In this proposal, we identify 3 pervasive causes of performance issues
due to memory bloat and present feedback-driven solutions for each.
First, memory bloat often manifests in the form of memory leaks. To
prevent the consequences of memory bloats, we first need to detect the
presence of memory leaks. We tackle this issue by augmenting a class of
dynamic memory leak detectors based on staleness tracking using a
machine learning framework. The proposed solution improves the accuracy
and utility of the detection technique by selecting good staleness
predicates for detecting memory leaks. Significant memory bloat savings
are incurred upon weeding out such memory leaks.

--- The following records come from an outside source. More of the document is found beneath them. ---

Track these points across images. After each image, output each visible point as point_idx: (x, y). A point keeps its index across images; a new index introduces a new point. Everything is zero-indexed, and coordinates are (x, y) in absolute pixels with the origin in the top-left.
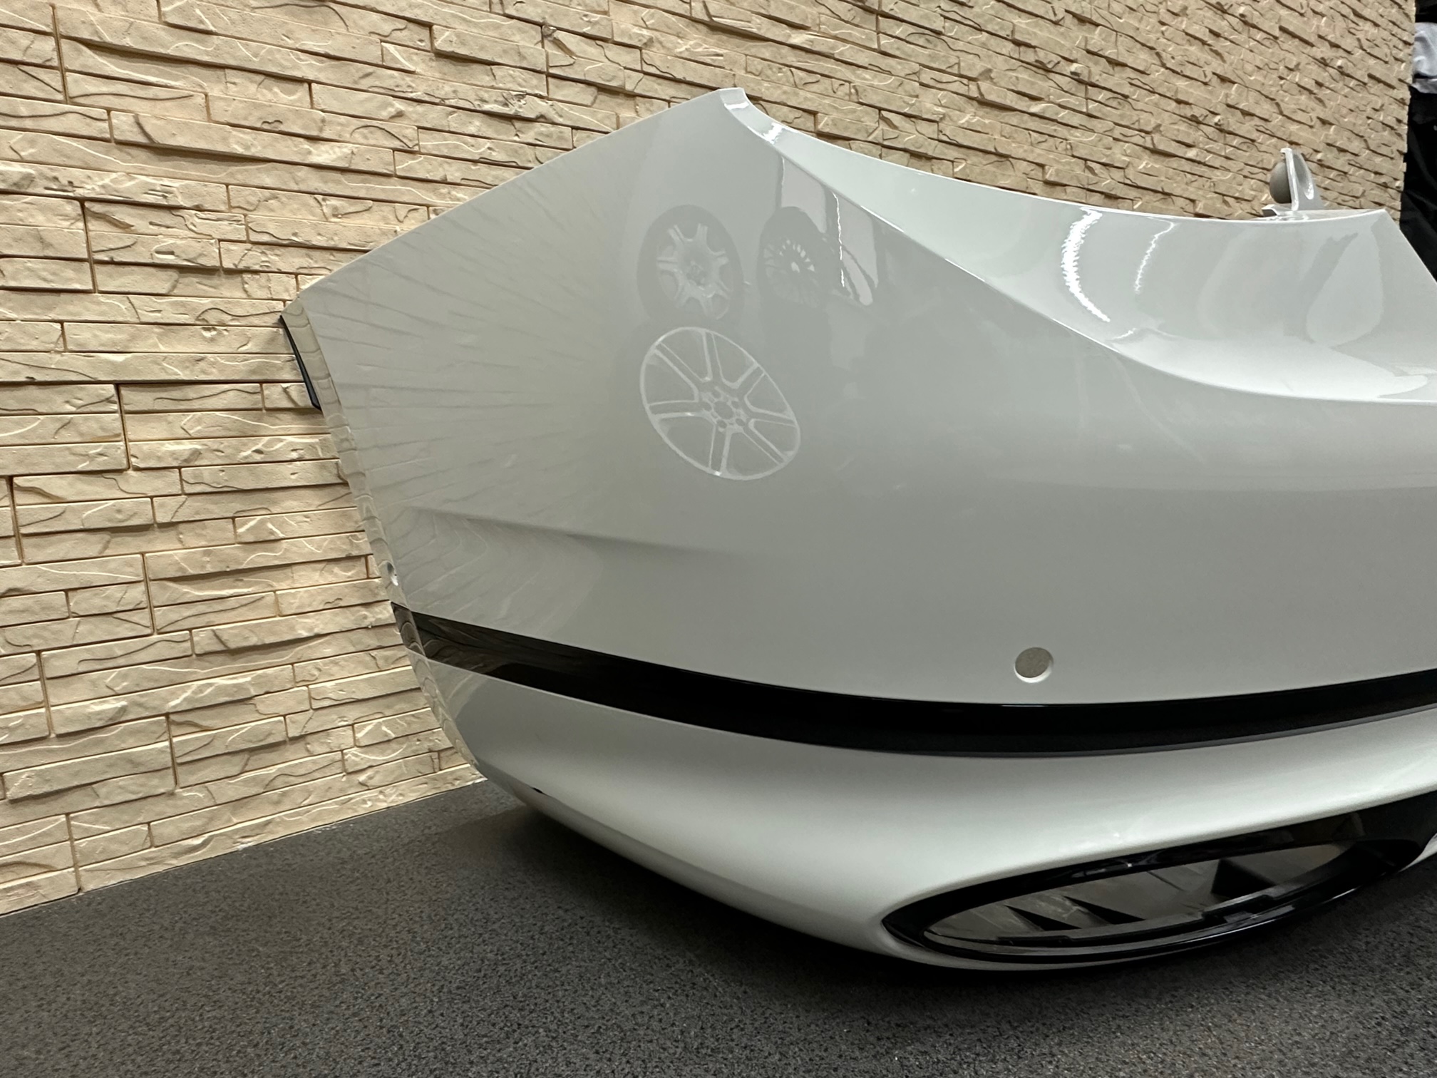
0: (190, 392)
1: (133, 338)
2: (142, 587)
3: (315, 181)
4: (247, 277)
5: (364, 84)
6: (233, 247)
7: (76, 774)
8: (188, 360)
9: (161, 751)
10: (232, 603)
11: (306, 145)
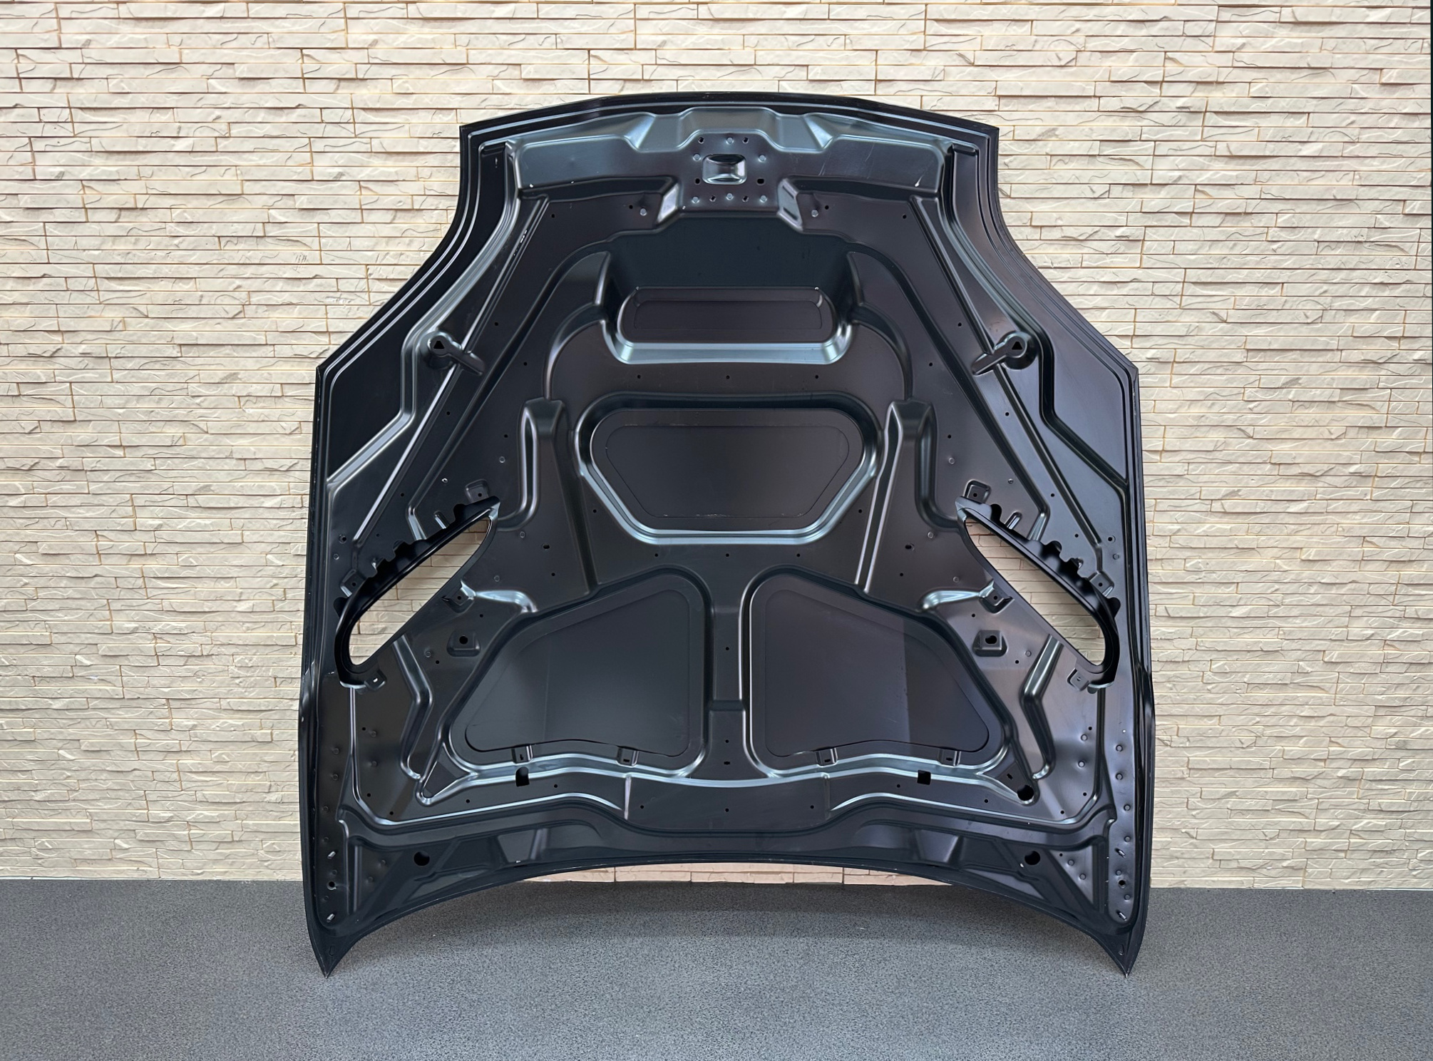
0: (193, 702)
1: (172, 682)
2: (177, 773)
3: (239, 618)
4: (214, 657)
5: (259, 574)
6: (207, 647)
7: (157, 836)
8: (191, 690)
9: (185, 835)
10: (210, 783)
11: (235, 604)
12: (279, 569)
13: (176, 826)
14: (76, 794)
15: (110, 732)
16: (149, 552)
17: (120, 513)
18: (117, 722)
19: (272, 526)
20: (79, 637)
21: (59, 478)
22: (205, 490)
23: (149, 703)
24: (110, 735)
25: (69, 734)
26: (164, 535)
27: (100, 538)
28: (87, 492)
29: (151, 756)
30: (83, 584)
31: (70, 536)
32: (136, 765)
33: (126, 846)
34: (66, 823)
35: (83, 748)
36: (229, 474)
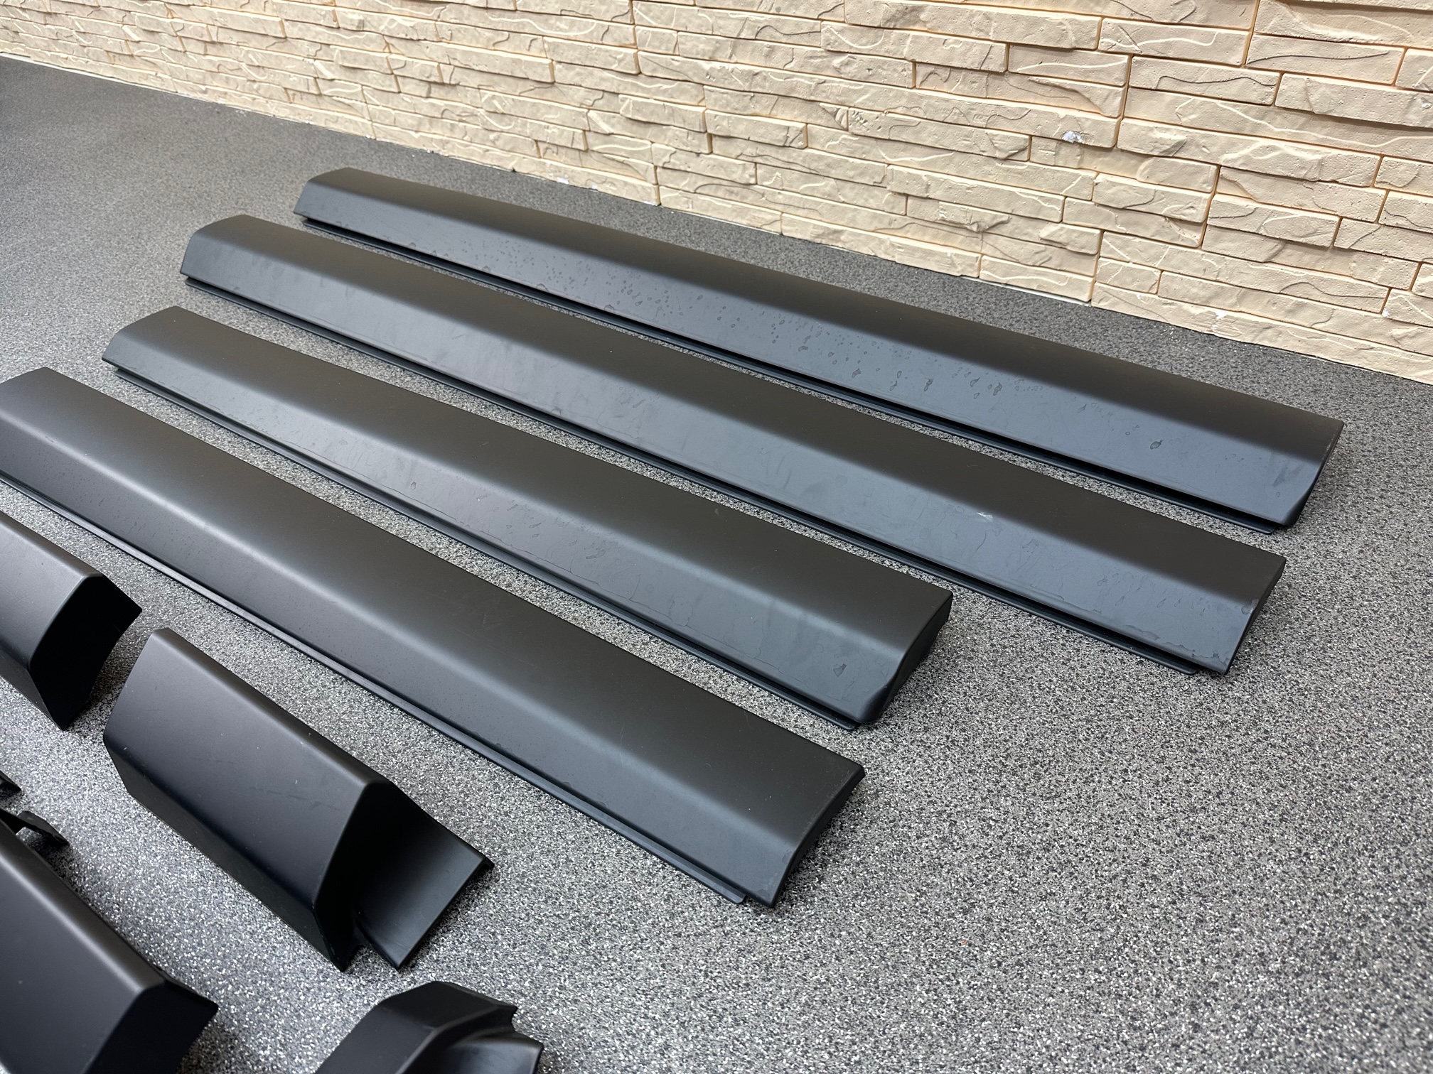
33: (135, 37)
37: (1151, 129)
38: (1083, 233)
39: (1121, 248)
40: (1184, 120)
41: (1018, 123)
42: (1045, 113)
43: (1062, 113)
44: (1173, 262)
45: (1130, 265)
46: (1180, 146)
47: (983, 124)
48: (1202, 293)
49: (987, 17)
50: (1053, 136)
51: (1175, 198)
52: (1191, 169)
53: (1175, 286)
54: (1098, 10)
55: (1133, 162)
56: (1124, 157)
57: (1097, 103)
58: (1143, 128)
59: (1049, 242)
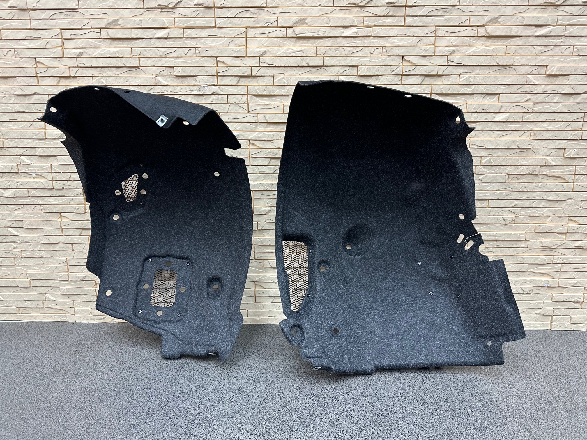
7: (74, 291)
9: (93, 290)
12: (165, 87)
13: (87, 284)
14: (20, 260)
15: (43, 214)
16: (73, 75)
17: (53, 44)
18: (48, 207)
19: (161, 53)
20: (23, 142)
21: (10, 17)
22: (114, 23)
23: (71, 193)
24: (44, 217)
25: (15, 216)
26: (85, 62)
27: (39, 65)
28: (29, 27)
29: (71, 232)
30: (26, 100)
31: (17, 63)
32: (61, 239)
33: (53, 299)
34: (13, 281)
35: (25, 226)
36: (131, 11)
37: (568, 281)
38: (549, 310)
39: (559, 312)
40: (576, 277)
41: (530, 284)
42: (538, 280)
43: (543, 279)
44: (575, 313)
45: (562, 316)
46: (576, 284)
47: (520, 285)
48: (583, 320)
49: (522, 258)
50: (541, 286)
51: (576, 297)
52: (578, 289)
53: (576, 320)
54: (552, 254)
55: (562, 289)
56: (560, 289)
57: (553, 276)
58: (566, 281)
59: (538, 314)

Second, memory bloat prevention mechanism in multi-threaded memory
allocators is another source of performance issues. When the bloat
prevention mechanism is frequently triggered unnecessarily as an
artifact of intensive memory allocations/deallocations, an application
may experience a suboptimal performance. To address this, we propose a
feedback-directed tuning mechanism for TCMalloc, a widely used memory
allocator for high performance systems. The proposed optimization
technique tunes the thread cache management mechanism in TCMalloc to the
memory allocation behavior of an application and reduces the management
cost of the internal data structures in TCMalloc. With the proposed
technique integrated into FDO in GCC, we observed up to 10% improvement in application performance.
Third, implicit memory management in managed languages such as Java is
inherently vulnerable to memory bloat as the detection and reclamation
of dead objects are performed lazily by garbage collectors. The
interruptions caused by frequent garbage collections can adversely
impact performance as well as timing properties of the applications. To
prevent the program slowdown due to excessive garbage collection
pressure, we propose a hybrid approach that identifies must-deallocation
sites of allocated objects using a static shape analysis and that
transforms an application to selectively recycle the dead objects using
a profile driven approach. With the technique, we observed a 4x
performance improvement on an application with a high garbage collection
pressure. Further improvements to object recycling framework and its
evaluation on timing properties are proposed as future work.